Mr. Dave Anderson (Blaydon): It is a great pleasure to see you in the Chair today, Mr Wilson. I had not realised that you had been elevated to such heights. It is long overdue.
I will not delay the Committee for very long, as we obviously support the order, but I will ask for a couple of clarifications. The maximum penalty for a pawnbroker who takes in an air weapon when they should not is three months' imprisonment or a level 3 fine. On what basis have the Government come to that decision? Is that sentence enough to be a real deterrent? In my ignorance, I have not got a clue what level 3 means. Will the Minister give us some idea of that?
I welcome the fact that 19,000 weapons have been handed in, but they are obviously the people we should not be worried about. Can the Minister reassure us? When people are ordered to forfeit or dispose of weapons, how is it policed to ensure that that actually happens? Is it possible that, because the pawnbroker is no longer there, there is more chance of an underground black market in air weapons developing? Clearly none of us wants that, so what will be done to ensure that that does not happen? I guess that nobody in this room would argue with the order, but we should remind ourselves that only 12 years ago, a two-year-old was killed in Scotland. That is worth mentioning, because this is serious stuff.
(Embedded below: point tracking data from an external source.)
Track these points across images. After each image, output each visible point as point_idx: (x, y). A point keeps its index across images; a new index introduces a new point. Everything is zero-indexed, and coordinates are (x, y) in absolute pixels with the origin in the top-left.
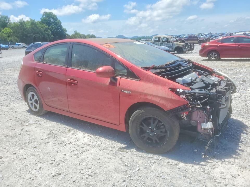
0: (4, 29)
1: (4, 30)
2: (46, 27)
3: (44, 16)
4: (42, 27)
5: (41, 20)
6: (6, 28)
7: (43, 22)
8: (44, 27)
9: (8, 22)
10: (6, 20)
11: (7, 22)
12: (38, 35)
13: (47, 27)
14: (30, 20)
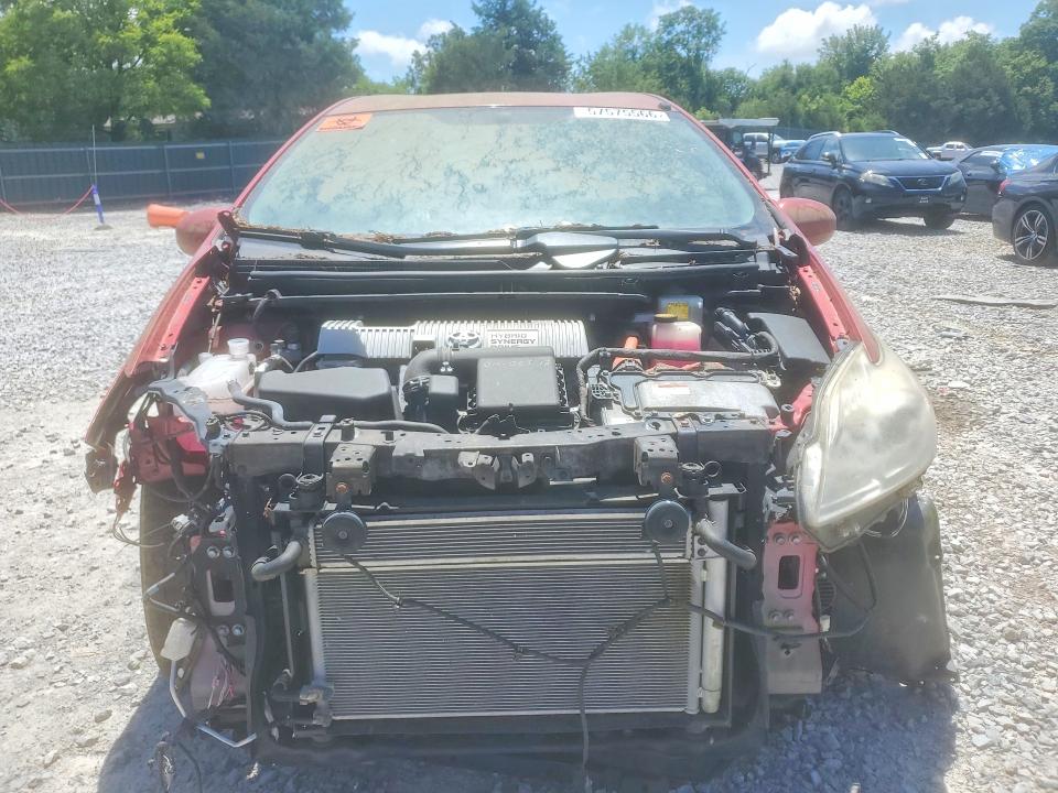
0: (853, 83)
1: (852, 87)
2: (1033, 63)
3: (1042, 15)
4: (1014, 67)
5: (1022, 33)
6: (861, 79)
7: (1025, 44)
8: (1028, 63)
9: (877, 55)
10: (872, 48)
11: (873, 53)
12: (981, 103)
13: (1043, 63)
14: (966, 38)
Michael Ellis, Deputy Leader of the House of Commons: I reiterate what a pleasure it is to appear before you, Mr Wilson, and opposite the hon. Member for Blaydon. In response to his question, a level 3 fine on the standard scale is a maximum of £1,000. The court system operates fines on a scale of 1 to 5, to take account of inflation.
The sentence of three months' imprisonment would be a maximum. Officials and the relevant parties have considered that that would meet the merits of the offence because it is simply about possession, and there will always be the possibility of other offences in the case of misuse of a weapon.
The destruction of confiscated weapons would be a matter for the courts. I think the normal practice would be for the court to order the forfeiture or confiscation of the weapon, which would be securely destroyed by the authorities in a way that would put the weapon out of use, but if there is any difference in the process, I will write to the hon. Gentleman.